Archives: 2014 & Earlier

I Don’t Know What the Word ‘Mommy’ Means

By Youniqiue Symone, 16

If you looked at any of my baby pictures, you would see a happy little girl who was loved and cared for. You would never think this little girl would go through any pain. You would also probably think that her mother was a proud and strong Hispanic woman who took care of her three daughters.

But the hardcore truth is my mother didn’t take care of us. For a while, when people would ask me why I lived with my aunt, I would say my mother died when I was three. But the real truth was she left me and my sisters, and gave us to my aunt to raise.

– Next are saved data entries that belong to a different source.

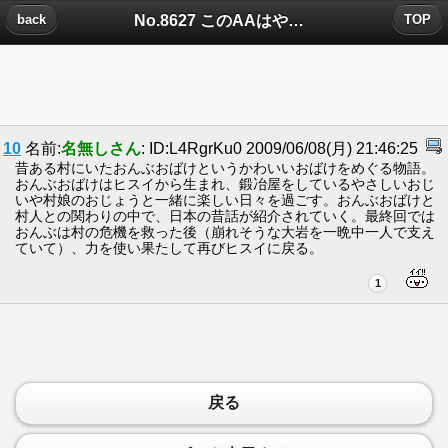
No.8627 このAAはやらせようぜｗｗｗｗｗｗｗｗｗｗｗｗｗについたコメント
back
TOP
10
名前:
名無しさん
: ID:L4RgrKu0 2009/06/08(月) 21:46:25
昔ある村にいたおんぶおばけというかわいいおばけをめぐる物語。
おんぶおばけはヒスイから生まれ、鍛冶屋をしているやさしいおじ
いや村娘のおじょうと一緒に楽しい日々を過ごす。おんぶおばけと
村人との関わりの中で、日本の昔話が紹介されていく。最終回では
おんぶは村の危機を救った後（崩れそうな大岩を一晩中一人で支え
ていて）、力を使い果たして再びヒスイに戻る。
1
戻る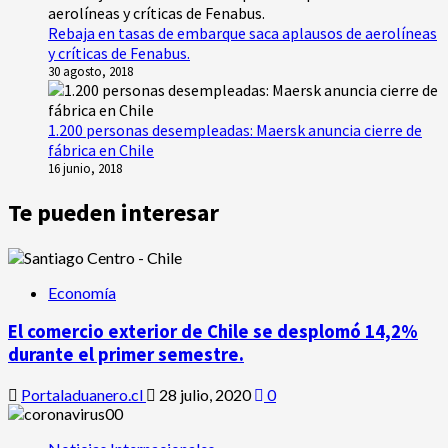
Rebaja en tasas de embarque saca aplausos de aerolíneas
y críticas de Fenabus.
30 agosto, 2018
1.200 personas desempleadas: Maersk anuncia cierre de
fábrica en Chile
16 junio, 2018
Te pueden interesar
Economía
El comercio exterior de Chile se desplomó 14,2%
durante el primer semestre.
Portaladuanero.cl
28 julio, 2020
0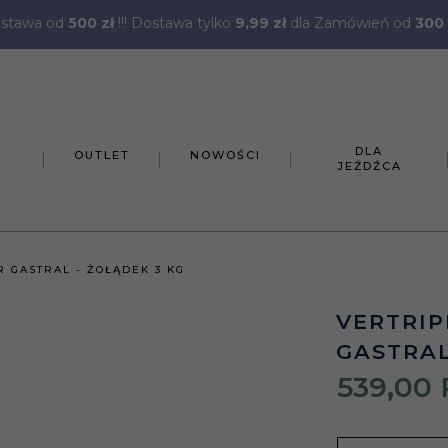
stawa od
500 zł
!!! Dostawa tylko
9,99 zł
dla Zamówień od
300 
DLA
OUTLET
NOWOŚCI
JEŹDŹCA
 GASTRAL - ŻOŁĄDEK 3 KG
VERTRI
GASTRAL
539,
00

When I was four I slowly started to rebel against my mother. I always was a child who would look at a problem – and not only look at it but also speak out on it, instead of trying to ignore it. My sisters used to say, “When I see Mommy, I’m gonna tell her to get herself together,” but when Mommy came around to visit at my aunt’s, they would forget all about what they had originally said.

Instead, I used to say to my mother, “I wish you would get yourself together, I wish you would stop using drugs.” My mother just told me that my mouth would get me in trouble. I had to teach myself not to settle for less. 

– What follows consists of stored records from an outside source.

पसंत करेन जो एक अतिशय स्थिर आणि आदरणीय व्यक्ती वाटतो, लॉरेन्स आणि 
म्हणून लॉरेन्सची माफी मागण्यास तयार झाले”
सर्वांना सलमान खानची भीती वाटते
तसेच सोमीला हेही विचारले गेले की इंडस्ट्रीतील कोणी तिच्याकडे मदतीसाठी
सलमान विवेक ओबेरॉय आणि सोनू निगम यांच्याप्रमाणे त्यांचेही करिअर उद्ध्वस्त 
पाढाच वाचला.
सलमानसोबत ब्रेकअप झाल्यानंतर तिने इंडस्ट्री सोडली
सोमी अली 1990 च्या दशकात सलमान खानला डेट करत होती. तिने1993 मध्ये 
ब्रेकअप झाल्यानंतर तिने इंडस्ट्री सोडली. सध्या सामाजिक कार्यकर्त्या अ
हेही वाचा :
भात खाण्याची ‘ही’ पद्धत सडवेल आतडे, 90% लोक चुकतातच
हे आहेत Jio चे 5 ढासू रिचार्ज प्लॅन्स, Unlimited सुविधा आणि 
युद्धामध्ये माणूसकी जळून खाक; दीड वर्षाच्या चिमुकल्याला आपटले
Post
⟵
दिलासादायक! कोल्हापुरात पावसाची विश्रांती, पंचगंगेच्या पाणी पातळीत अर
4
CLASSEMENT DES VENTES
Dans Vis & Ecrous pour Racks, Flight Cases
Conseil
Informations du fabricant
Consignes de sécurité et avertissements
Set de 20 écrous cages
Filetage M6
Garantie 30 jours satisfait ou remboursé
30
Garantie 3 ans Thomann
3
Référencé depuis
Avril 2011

My family hated the fact that I used to speak out. They hated the fact that I knew what was going on, and that I always questioned things when no one else did. 

For example, I asked my mother, “How come you had us when you weren’t going to take care of us?” My mother would just look at me, cry, and walk away, or say, as always, “Your mouth is going to get you in trouble.” She acted like her life was more important than ours. Gradually I wished she wasn’t my mother and she wished I wasn’t her child.

My mother had a rough childhood. Her own mother would rather play the numbers than put food on the table. And my grandmother’s mother gave her up. So no one in my family had a good mother or was a good mother. They all wanted to show their mothers how to be mothers by having children at a young age. But having children that way doesn’t make you a mother. 

I always used to dream about her coming to get me and my sisters and taking us away, and we would live in a house and she would have a job. I dreamed we would just be one big happy family, but finally I can say I grew up.

I grew up because I realized my mother is not going to change because I want her to. She’s only going to change when she wants to. I also know, deep down in my heart, that we are never going to be a real family. As long as she tries to tell me what to do, I’m going to rebel, and as long as I tell her what to do, she is going to rebel. Our relationship is no relationship at all.

Today I am in school (with no children, thank God). Before I have any children, I am going to take up parenting skills classes. I won’t hurt my children the way I was hurt.

I don’t want to have children at a young age to show my mother what a “real mother” is. I want to break the cycle. If I don’t, I might end up doing the same thing my mother did, and not only hurt myself or my family, but everyone else who I come in contact with.